▸ What the exercise asks: Translate this sentence from the news story below about the Fort Knox gold mine tours into Spanish: "Educating tourists was not part of the corporate mission."

▸ Passage for review:
□ □ □ □ □ □ □

Vol. 9, No. 3 Week of January 18, 2004

Tours stop at Fort Knox, Alaska’s largest gold mine

Patricia Jones

Petroleum News Contributing Writer

Operators of Alaska’s largest gold mine located northeast of Fairbanks stopped its commercial tour program effective Jan. 1 in an effort to refocus its community outreach program to local residents. Although free tours for local school groups and other educational and civic groups have been provided since the Fort Knox mine opened in late 1995, the company started a commercial tour program catering to tourists visiting Alaska in 2002.

Visitors paid $21 per person to for a guided two-hour mine tour, which included a view of the gapping pit from a van, walking through the gigantic rock crusher and watching huge indoor mills pulverized gold-rich rock. The tour concluded with a Polaroid photo of the visitor holding a giant Hershey-sized gold bar and a stop in the Fort Knox gift shop that offered gold jewelry, t-shirts and caps for sale. Fort Knox operators advertised the tour in major Alaska tourism publications, including the Milepost, the Fairbanks Convention and Visitors Bureau, the local newspaper’s visitor guide and with publication and distribution of colorful rack cards.

“We got great returns (on advertising),” Lorna Shaw, director of tourism at Fort Knox, told Petroleum News Jan. 12. “It was an amazing response. We were not able to accommodate everyone who requested tours.”

Part of the attraction is that few operating gold mines in the United States are open for public tours, Shaw said. As in Fairbanks, mining tourist attractions are more typically based on historical operations, such as panning or dredging.

Tours not part of corporate mission

Despite the company’s success with its commercial tour program, a corporate decision to eliminate the tours was made midway through 2003, Shaw said. Educating tourists was not part of the corporate mission.

□ □ □ □ □ □ □

▸ Material provided:
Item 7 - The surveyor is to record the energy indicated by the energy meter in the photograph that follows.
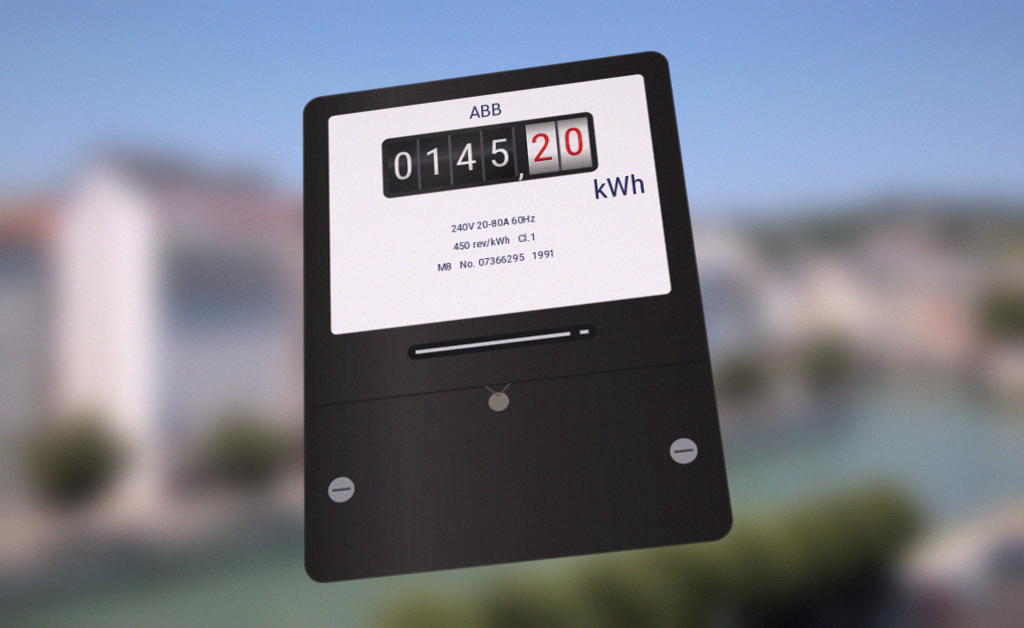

□ □ □ □ □ □ □

▸ Solved exercise: Educar a los turistas no formaba parte de la misión corporativa.